+++ STORED RECORDS +++
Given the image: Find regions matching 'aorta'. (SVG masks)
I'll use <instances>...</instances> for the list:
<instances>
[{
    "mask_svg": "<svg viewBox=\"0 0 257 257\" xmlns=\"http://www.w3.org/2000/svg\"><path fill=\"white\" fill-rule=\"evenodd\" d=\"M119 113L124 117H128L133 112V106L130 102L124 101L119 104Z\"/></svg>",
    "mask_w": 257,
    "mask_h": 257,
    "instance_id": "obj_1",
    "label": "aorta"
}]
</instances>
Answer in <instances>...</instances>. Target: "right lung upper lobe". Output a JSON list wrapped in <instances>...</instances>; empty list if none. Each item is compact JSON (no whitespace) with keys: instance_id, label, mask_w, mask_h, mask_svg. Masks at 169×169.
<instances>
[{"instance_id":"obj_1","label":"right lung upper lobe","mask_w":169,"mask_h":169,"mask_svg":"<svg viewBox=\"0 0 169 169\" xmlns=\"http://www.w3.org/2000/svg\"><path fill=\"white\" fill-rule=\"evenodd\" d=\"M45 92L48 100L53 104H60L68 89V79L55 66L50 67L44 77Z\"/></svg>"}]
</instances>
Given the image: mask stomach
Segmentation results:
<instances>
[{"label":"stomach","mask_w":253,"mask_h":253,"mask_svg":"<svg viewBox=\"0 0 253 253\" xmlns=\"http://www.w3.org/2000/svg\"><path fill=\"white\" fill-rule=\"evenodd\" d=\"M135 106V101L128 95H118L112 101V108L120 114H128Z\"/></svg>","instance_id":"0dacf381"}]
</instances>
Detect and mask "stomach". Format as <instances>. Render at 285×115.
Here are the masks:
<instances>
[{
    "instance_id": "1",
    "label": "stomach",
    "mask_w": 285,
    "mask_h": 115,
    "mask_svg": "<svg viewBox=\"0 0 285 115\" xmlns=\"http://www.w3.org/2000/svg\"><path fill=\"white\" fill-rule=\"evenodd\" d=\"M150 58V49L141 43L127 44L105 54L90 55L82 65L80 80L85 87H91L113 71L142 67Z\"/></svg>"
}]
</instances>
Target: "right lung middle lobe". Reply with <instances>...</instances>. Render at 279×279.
+++
= TASK DETAILS =
Switch "Given the image" to "For this slice" throughout the entries above and leave every other line unchanged.

= CORRECT ANSWER =
For this slice: Find regions matching 'aorta'. (SVG masks)
I'll use <instances>...</instances> for the list:
<instances>
[{
    "mask_svg": "<svg viewBox=\"0 0 257 257\" xmlns=\"http://www.w3.org/2000/svg\"><path fill=\"white\" fill-rule=\"evenodd\" d=\"M119 113L124 117H128L133 112V106L130 102L124 101L119 104Z\"/></svg>",
    "mask_w": 257,
    "mask_h": 257,
    "instance_id": "obj_1",
    "label": "aorta"
}]
</instances>
Answer in <instances>...</instances>. Target: "right lung upper lobe". Output a JSON list wrapped in <instances>...</instances>; empty list if none. Each item is compact JSON (no whitespace) with keys: instance_id, label, mask_w, mask_h, mask_svg. Masks at 169×169.
<instances>
[{"instance_id":"obj_1","label":"right lung upper lobe","mask_w":169,"mask_h":169,"mask_svg":"<svg viewBox=\"0 0 169 169\" xmlns=\"http://www.w3.org/2000/svg\"><path fill=\"white\" fill-rule=\"evenodd\" d=\"M45 92L48 100L53 104H60L68 89V79L55 66L50 67L44 77Z\"/></svg>"}]
</instances>
For this slice: mask stomach
Segmentation results:
<instances>
[{"label":"stomach","mask_w":253,"mask_h":253,"mask_svg":"<svg viewBox=\"0 0 253 253\" xmlns=\"http://www.w3.org/2000/svg\"><path fill=\"white\" fill-rule=\"evenodd\" d=\"M135 106V101L128 95H118L112 101V108L120 114H128Z\"/></svg>","instance_id":"0dacf381"}]
</instances>
Detect and mask "stomach". Format as <instances>. Render at 285×115.
Here are the masks:
<instances>
[{
    "instance_id": "1",
    "label": "stomach",
    "mask_w": 285,
    "mask_h": 115,
    "mask_svg": "<svg viewBox=\"0 0 285 115\" xmlns=\"http://www.w3.org/2000/svg\"><path fill=\"white\" fill-rule=\"evenodd\" d=\"M150 58V49L141 43L127 44L105 54L90 55L82 65L80 80L85 87H91L113 71L142 67Z\"/></svg>"
}]
</instances>
Target: "right lung middle lobe". Reply with <instances>...</instances>. Render at 279×279.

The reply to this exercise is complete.